==== DATASET EXCERPTS

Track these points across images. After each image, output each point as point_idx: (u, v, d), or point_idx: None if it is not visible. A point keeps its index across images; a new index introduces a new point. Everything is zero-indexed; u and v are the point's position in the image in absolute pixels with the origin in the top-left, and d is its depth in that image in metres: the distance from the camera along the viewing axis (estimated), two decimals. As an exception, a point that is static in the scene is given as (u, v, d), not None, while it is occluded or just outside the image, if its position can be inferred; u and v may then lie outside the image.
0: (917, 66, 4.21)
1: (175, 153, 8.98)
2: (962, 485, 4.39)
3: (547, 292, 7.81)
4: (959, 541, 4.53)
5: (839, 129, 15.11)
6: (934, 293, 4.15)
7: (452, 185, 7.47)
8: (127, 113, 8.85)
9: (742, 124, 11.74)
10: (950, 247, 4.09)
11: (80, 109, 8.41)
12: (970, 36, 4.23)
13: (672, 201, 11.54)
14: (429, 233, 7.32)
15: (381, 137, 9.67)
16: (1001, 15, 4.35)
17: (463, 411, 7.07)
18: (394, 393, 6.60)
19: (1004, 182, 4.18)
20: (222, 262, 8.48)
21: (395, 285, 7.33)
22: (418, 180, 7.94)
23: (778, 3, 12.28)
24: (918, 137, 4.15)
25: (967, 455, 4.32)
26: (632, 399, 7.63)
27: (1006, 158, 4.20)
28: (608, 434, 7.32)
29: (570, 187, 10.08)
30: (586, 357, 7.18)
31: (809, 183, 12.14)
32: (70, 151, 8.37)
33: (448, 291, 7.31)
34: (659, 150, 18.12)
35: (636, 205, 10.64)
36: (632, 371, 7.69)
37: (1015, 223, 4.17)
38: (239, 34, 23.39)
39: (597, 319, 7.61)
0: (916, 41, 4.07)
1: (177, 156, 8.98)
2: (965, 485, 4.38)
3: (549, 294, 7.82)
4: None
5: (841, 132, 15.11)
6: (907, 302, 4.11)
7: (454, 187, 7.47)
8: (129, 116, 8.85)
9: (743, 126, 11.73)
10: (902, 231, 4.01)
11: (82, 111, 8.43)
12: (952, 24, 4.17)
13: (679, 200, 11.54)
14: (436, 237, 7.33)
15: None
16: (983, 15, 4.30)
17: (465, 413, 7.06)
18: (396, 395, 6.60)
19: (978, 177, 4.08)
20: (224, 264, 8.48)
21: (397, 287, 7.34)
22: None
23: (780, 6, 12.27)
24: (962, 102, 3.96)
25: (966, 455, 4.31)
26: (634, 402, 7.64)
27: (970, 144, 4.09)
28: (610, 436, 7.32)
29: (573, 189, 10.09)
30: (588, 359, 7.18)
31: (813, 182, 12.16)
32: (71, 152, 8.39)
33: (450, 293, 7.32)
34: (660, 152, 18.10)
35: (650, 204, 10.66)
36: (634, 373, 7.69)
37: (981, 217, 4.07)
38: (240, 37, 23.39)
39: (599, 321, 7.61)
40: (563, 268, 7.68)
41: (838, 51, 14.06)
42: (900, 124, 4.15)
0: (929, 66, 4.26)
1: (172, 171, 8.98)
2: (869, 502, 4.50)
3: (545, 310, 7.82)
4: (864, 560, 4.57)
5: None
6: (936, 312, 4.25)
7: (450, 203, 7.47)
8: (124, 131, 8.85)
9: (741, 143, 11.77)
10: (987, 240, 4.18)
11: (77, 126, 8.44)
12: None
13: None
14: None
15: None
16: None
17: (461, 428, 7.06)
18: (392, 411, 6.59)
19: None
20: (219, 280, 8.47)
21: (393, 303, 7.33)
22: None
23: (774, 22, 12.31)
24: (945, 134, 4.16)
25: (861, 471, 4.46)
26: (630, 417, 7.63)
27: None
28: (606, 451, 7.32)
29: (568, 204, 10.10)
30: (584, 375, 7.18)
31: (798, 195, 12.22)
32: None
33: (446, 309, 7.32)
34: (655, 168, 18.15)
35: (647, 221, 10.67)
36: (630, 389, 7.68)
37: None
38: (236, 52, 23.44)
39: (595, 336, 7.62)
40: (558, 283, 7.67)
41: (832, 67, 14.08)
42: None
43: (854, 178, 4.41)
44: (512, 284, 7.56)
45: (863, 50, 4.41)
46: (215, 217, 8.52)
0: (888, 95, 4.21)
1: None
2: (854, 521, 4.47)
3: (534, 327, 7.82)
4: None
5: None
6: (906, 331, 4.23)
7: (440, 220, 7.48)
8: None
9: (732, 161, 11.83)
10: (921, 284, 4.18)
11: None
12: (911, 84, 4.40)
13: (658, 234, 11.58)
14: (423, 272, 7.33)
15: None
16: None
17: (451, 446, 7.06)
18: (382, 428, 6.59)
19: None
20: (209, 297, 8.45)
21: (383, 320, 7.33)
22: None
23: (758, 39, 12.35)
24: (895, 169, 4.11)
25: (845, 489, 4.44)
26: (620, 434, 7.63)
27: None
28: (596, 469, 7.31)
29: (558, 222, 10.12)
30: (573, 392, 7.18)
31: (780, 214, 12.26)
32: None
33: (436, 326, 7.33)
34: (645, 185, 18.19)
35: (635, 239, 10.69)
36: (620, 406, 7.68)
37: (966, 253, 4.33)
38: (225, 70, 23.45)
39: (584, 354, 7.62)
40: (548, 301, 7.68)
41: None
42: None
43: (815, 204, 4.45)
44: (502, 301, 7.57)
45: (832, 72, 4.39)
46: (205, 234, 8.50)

========

Every line of the material above must be duplicated exactly.

Track these points across images. After each image, output each point as point_idx: (u, v, d), or point_idx: None if it is not visible. A point keeps its index across images; a new index introduces a new point. Everything is zero-indexed; u and v are the point's position in the image in absolute pixels with the origin in the top-left, and d is its depth in that image in metres: the distance from the camera along the viewing axis (estimated), two decimals. As an exception, a point that is static in the scene is given as (u, v, d), not None, while it is occluded or just outside the image, if its position can be inferred; u and v may then lie outside the image.
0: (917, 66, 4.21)
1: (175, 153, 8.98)
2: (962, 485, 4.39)
3: (547, 292, 7.81)
4: (959, 541, 4.53)
5: (839, 129, 15.11)
6: (934, 293, 4.15)
7: (452, 185, 7.47)
8: (127, 113, 8.85)
9: (742, 124, 11.74)
10: (950, 247, 4.09)
11: (80, 109, 8.41)
12: (970, 36, 4.23)
13: (672, 201, 11.54)
14: (429, 233, 7.32)
15: (381, 137, 9.67)
16: (1001, 15, 4.35)
17: (463, 411, 7.07)
18: (394, 393, 6.60)
19: (1004, 182, 4.18)
20: (222, 262, 8.48)
21: (395, 285, 7.33)
22: (418, 180, 7.94)
23: (778, 3, 12.28)
24: (918, 137, 4.15)
25: (967, 455, 4.32)
26: (632, 399, 7.63)
27: (1006, 158, 4.20)
28: (608, 434, 7.32)
29: (570, 187, 10.08)
30: (586, 357, 7.18)
31: (809, 183, 12.14)
32: (70, 151, 8.37)
33: (448, 291, 7.31)
34: (659, 150, 18.12)
35: (636, 205, 10.64)
36: (632, 371, 7.69)
37: (1015, 223, 4.17)
38: (239, 34, 23.39)
39: (597, 319, 7.61)
0: (916, 41, 4.07)
1: (177, 156, 8.98)
2: (965, 485, 4.38)
3: (549, 294, 7.82)
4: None
5: (841, 132, 15.11)
6: (907, 302, 4.11)
7: (454, 187, 7.47)
8: (129, 116, 8.85)
9: (743, 126, 11.73)
10: (902, 231, 4.01)
11: (82, 111, 8.43)
12: (952, 24, 4.17)
13: (679, 200, 11.54)
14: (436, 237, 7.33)
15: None
16: (983, 15, 4.30)
17: (465, 413, 7.06)
18: (396, 395, 6.60)
19: (978, 177, 4.08)
20: (224, 264, 8.48)
21: (397, 287, 7.34)
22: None
23: (780, 6, 12.27)
24: (962, 102, 3.96)
25: (966, 455, 4.31)
26: (634, 402, 7.64)
27: (970, 144, 4.09)
28: (610, 436, 7.32)
29: (573, 189, 10.09)
30: (588, 359, 7.18)
31: (813, 182, 12.16)
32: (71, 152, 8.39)
33: (450, 293, 7.32)
34: (660, 152, 18.10)
35: (650, 204, 10.66)
36: (634, 373, 7.69)
37: (981, 217, 4.07)
38: (240, 37, 23.39)
39: (599, 321, 7.61)
40: (563, 268, 7.68)
41: (838, 51, 14.06)
42: (900, 124, 4.15)
0: (929, 66, 4.26)
1: (172, 171, 8.98)
2: (869, 502, 4.50)
3: (545, 310, 7.82)
4: (864, 560, 4.57)
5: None
6: (936, 312, 4.25)
7: (450, 203, 7.47)
8: (124, 131, 8.85)
9: (741, 143, 11.77)
10: (987, 240, 4.18)
11: (77, 126, 8.44)
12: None
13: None
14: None
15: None
16: None
17: (461, 428, 7.06)
18: (392, 411, 6.59)
19: None
20: (219, 280, 8.47)
21: (393, 303, 7.33)
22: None
23: (774, 22, 12.31)
24: (945, 134, 4.16)
25: (861, 471, 4.46)
26: (630, 417, 7.63)
27: None
28: (606, 451, 7.32)
29: (568, 204, 10.10)
30: (584, 375, 7.18)
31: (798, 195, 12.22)
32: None
33: (446, 309, 7.32)
34: (655, 168, 18.15)
35: (647, 221, 10.67)
36: (630, 389, 7.68)
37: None
38: (236, 52, 23.44)
39: (595, 336, 7.62)
40: (558, 283, 7.67)
41: (832, 67, 14.08)
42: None
43: (854, 178, 4.41)
44: (512, 284, 7.56)
45: (863, 50, 4.41)
46: (215, 217, 8.52)
0: (888, 95, 4.21)
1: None
2: (854, 521, 4.47)
3: (534, 327, 7.82)
4: None
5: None
6: (906, 331, 4.23)
7: (440, 220, 7.48)
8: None
9: (732, 161, 11.83)
10: (921, 284, 4.18)
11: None
12: (911, 84, 4.40)
13: (658, 234, 11.58)
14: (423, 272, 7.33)
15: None
16: None
17: (451, 446, 7.06)
18: (382, 428, 6.59)
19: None
20: (209, 297, 8.45)
21: (383, 320, 7.33)
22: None
23: (758, 39, 12.35)
24: (895, 169, 4.11)
25: (845, 489, 4.44)
26: (620, 434, 7.63)
27: None
28: (596, 469, 7.31)
29: (558, 222, 10.12)
30: (573, 392, 7.18)
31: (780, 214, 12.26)
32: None
33: (436, 326, 7.33)
34: (645, 185, 18.19)
35: (635, 239, 10.69)
36: (620, 406, 7.68)
37: (966, 253, 4.33)
38: (225, 70, 23.45)
39: (584, 354, 7.62)
40: (548, 301, 7.68)
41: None
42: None
43: (815, 204, 4.45)
44: (502, 301, 7.57)
45: (832, 72, 4.39)
46: (205, 234, 8.50)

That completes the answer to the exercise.